WASHINGTON, D.C. — New Democratic Congresswoman Tulsi Gabbard broke ranks with Democratic leaders on Wednesday, voting for a House Republican budget proposal that authorizes funding for the rest of the fiscal year but leaves large sequestration cuts in place for now.

Gabbard’s vote also put her at odds with Rep. Colleen Hanabusa — a rare split within Hawaii’s all-Democratic congressional delegation.

The measure passed 267-151, with 53 Democrats voting in support and 137 voting against. A spokesman for House Minority Leader Nancy Pelosi said Democratic leaders gave members leeway to vote as they chose on the bill and had no problem with Gabbard’s vote.

Gabbard, in a statement, called the bill “disappointing” and “far from perfect,” but said it would preserve some defense jobs.

The bill would create a new makeshift federal budget, called a Continuing Resolution, to avoid a government shutdown when the previous resolution expires at the end of the month. Pelosi, however, said on the House floor that the Democratic Senate would not support it.

The measure posed a dilemma for Democrats from defense-reliant states like Hawaii. Democratic leaders opposed the bill, because it set funding at a level in keeping with the $85 billion sequestration cuts that went into effect last week.

They argued that it would still mean deep cuts to areas outside of defense, including education and social services, as well as forcing furloughs of air traffic controllers and TSA agents that would mean long delays at airports.

However, the Republican proposal also gave the Department of Defense authority to move $10.4 billion into its operations and maintenance funds. The DOD still faces $46 billion in sequestration cuts, but the department would face even deeper reductions if it could not shift funds to cover a shortfall in its operations budget.

Hanabusa, in fact, had warned last week that Hawaii faced deeper defense cuts than those caused by sequestration if the DOD did not get additional budget flexibility.

On top of the furloughs of 19,000 civilian employees at Pearl Harbor caused by sequestration, the U.S. Navy said it planned to cut an additional 655 temporary civil naval workers nationally, including possibly at Pearl Harbor. The Navy said it would also cancel planned maintenance of aircraft depots, because of the shortfall. That in turn caused defense contractor BAE Systems to send out notices to 250 ship maintenance employees at Pearl Harbor that they may be laid off should the Navy contracts be canceled.

The U.S. Army said an unspecified number of temporary employees in Hawaii may be let go because of the shortfall in the operations fund, separate from sequestration.

Given the choices, Hawaii’s two congresswomen parted ways.

Gabbard said in her statement, “The Continuing Appropriations bill that passed the House of Representatives today was disappointing and is far from perfect… I supported the bill today because it provides important funds for our men and women serving overseas, our military-related jobs in Hawaii, and it works to avert a government shutdown, protecting our economy from yet another self-manufactured crisis.”

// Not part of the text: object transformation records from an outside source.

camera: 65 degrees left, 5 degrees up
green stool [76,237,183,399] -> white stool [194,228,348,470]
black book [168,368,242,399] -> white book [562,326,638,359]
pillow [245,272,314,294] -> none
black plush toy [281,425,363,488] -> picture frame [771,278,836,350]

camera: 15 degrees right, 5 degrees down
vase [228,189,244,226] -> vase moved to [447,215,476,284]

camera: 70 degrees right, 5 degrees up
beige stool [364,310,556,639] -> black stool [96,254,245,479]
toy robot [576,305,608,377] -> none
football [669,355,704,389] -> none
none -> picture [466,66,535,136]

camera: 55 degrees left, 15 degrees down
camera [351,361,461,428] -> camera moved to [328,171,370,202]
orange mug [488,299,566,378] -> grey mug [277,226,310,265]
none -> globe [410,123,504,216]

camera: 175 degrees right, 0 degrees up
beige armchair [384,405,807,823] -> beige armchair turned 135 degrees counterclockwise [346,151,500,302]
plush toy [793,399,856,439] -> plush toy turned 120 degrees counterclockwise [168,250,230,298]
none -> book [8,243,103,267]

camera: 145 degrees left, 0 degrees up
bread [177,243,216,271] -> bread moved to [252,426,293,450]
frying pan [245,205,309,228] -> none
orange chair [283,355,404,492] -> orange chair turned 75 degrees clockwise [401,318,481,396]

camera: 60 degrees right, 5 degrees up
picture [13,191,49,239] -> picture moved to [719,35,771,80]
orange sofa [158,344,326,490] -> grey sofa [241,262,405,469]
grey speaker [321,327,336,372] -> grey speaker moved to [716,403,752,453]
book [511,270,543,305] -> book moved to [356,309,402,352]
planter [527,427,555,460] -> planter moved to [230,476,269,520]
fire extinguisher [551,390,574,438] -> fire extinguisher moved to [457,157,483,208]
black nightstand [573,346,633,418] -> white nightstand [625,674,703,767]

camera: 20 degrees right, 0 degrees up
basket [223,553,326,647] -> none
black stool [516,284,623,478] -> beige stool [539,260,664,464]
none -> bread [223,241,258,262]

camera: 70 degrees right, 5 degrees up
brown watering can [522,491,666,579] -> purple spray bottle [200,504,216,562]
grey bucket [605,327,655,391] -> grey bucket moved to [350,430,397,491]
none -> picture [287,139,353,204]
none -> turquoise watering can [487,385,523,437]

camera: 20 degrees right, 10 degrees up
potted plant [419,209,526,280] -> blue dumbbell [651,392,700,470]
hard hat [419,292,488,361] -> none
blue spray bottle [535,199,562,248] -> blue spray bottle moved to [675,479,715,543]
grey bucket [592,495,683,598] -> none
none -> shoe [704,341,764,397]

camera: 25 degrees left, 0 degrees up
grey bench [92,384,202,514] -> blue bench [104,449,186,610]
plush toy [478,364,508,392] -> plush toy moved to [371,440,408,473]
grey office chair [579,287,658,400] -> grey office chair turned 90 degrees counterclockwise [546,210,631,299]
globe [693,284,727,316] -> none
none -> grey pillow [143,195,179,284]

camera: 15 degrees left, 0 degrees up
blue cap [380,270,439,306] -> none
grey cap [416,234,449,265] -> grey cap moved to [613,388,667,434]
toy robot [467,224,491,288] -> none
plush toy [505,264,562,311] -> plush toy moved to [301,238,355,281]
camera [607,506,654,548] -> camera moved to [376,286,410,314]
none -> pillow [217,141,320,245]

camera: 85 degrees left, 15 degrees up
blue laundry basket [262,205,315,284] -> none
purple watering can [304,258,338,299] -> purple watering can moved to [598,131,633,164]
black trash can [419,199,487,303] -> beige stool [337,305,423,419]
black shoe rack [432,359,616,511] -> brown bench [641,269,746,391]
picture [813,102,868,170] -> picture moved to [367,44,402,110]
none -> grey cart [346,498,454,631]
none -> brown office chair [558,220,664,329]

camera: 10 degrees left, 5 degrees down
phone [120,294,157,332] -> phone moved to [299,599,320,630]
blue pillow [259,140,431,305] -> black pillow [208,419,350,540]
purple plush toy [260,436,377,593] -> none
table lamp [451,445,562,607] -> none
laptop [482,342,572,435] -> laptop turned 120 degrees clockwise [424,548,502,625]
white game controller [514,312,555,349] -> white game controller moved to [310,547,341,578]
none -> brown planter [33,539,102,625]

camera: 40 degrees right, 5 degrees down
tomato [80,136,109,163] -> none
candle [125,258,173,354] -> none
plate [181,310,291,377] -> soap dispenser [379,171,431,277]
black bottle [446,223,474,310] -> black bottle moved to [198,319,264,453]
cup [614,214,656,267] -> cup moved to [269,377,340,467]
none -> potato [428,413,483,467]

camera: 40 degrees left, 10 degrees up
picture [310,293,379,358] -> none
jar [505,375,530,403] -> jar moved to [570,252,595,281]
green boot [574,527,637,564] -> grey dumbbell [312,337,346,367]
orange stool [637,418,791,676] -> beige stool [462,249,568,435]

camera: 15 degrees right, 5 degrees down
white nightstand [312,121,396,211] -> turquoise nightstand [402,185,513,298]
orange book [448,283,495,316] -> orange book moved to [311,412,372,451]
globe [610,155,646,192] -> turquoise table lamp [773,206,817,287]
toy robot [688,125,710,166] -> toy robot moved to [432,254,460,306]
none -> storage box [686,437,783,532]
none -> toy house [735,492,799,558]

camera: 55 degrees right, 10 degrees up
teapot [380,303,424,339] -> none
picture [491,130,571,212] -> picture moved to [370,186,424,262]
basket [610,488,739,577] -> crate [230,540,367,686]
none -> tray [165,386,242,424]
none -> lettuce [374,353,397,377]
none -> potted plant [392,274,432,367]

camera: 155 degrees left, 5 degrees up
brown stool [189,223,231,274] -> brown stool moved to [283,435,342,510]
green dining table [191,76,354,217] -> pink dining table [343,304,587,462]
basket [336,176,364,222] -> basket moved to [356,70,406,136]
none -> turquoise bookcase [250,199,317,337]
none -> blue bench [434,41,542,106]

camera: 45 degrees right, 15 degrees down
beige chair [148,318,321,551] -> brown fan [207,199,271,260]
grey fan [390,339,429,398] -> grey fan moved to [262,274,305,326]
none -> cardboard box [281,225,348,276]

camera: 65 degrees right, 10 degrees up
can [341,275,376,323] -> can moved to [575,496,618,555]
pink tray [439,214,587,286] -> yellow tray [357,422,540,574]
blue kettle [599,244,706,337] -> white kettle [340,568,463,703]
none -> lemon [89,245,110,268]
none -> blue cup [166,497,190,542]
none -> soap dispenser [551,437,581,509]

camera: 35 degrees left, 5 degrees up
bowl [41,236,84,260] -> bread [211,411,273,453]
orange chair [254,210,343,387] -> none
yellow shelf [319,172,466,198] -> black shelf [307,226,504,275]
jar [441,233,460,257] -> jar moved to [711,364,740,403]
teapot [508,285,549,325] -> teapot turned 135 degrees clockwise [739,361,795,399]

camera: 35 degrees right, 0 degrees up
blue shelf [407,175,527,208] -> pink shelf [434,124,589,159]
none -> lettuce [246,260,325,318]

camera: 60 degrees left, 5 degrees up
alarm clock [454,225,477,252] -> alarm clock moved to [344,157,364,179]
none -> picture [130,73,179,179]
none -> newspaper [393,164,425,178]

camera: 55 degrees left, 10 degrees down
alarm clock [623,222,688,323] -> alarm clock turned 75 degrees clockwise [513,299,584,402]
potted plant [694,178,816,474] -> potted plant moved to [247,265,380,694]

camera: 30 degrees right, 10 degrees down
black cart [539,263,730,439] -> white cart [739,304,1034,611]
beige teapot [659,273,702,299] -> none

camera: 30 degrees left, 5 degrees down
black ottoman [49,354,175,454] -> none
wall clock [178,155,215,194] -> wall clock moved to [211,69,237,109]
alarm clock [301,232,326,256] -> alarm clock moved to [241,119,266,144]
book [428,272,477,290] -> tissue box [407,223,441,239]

She acknowledged the bill preserves the sequestration cuts: “There is still much work to be done to ensure we are protecting and serving those most in need. I will continue to push for a common-sense plan that strikes a balance between targeted spending cuts and closing unfair tax loopholes for special interests. I’m hopeful the Senate will improve upon this bill and a final bipartisan compromise can be reached to ensure the government remains open at the end of the month.”

Hanabusa said the bill does not do enough to offset sequestration, while also leaving cuts in other areas.

“While I support in principle extending funding and also making full-year appropriations for Defense spending and Military Construction and Veterans Affairs, this bill does not accomplish what we need to get done,” Hanabusa, member of the House Armed Services Committee, said in a statement. “This measure not only reaffirms sequestration, it does nothing to remove sequestration.”

“With defense absorbing a large portion of the across-the-board (sequestration) cuts and lacking the ability to transfer funds, Hawaii would have difficulty reversing some of the impacts we have already seen on the defense industry, like the furloughs at Schofield Barracks,” she said.

She said a proposal she introduced last week, which would have given the Defense Department more flexibility to shift funds to the operations and maintenance budget, would do more to offset the sequestration cuts. She also believes other agencies should have the same ability to ease the impact of the cuts.

Hanabusa and Gabbard declined to address each other’s votes.

The split came just two days after Hawaii’s congressional delegation met for the first time to coordinate. “Our meeting today is just one of many we will hold to determine how best we can serve the people of Hawaii together,” Gabbard had said.